P1: Do they pay you? How much?
I: Yes Sir, they do.
P1: And what else do you like to do when you are free?
I: Sir, I am a very avid reader.And by that I mean, I like to read everything, right from something like “Confessions of a Shopaholic” to something along the lines of “Fortune at the Bottom of the Pyramid”. And I am a Kathak dancer as well.
P1: Can you tell me how many gharanas are there in Kathak? And who are their major exponents?
P1: What is the difference between these gharanas?
P1: What is the latest book that you have read?
I: Sir, I have read ISIS: Inside the Army of Terror by Michael Weiss and Hassan Hassan
P1: What is the ideology of ISIS?
I: Described Salafism and other aspects related to the misinterpretation of Quran by the group.
P2: But, why did terrorism become so big after 1990 only. Muslims were there. Quran was there. Why now?
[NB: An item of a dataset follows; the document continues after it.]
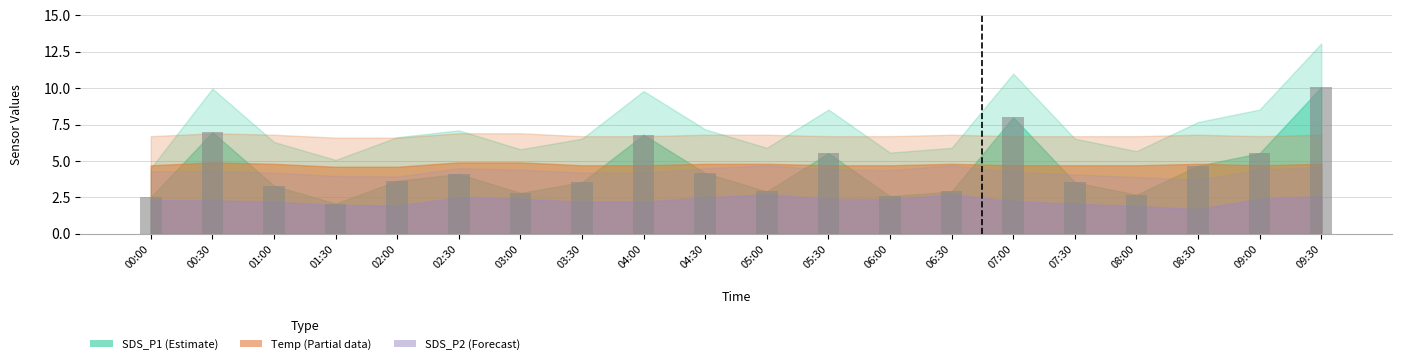

Count the number of data series in this chart.

1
I: Sir, the spirit and thought process in which terrorism finds its roots has been around since time immemorial. But, in its present form and ideology, I think it had a lot to do with the radical literary interpretations of Quran around 1990. (Mentioned Syed Qutb and his works)
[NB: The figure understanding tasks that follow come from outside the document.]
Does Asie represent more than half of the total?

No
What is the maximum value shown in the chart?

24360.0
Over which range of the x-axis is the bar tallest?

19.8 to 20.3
P1: Do you think producer or consumer societies are the major victims of terrorism?
I: I think consumer societies are not just victims, but they contribute to the perpetration of terrorism as well( Gave the example of Pakistan and its tryst with terrorism in the wake of a floundering economy)
P1: (to P2) Anything else?
P2: No. Just take a candy from the bowl. Thank you.
I: Thanks a lot
All in all, I feel I could have done better, especially the academics part. But, all is well that ends well. Looking forward to life at IIMA.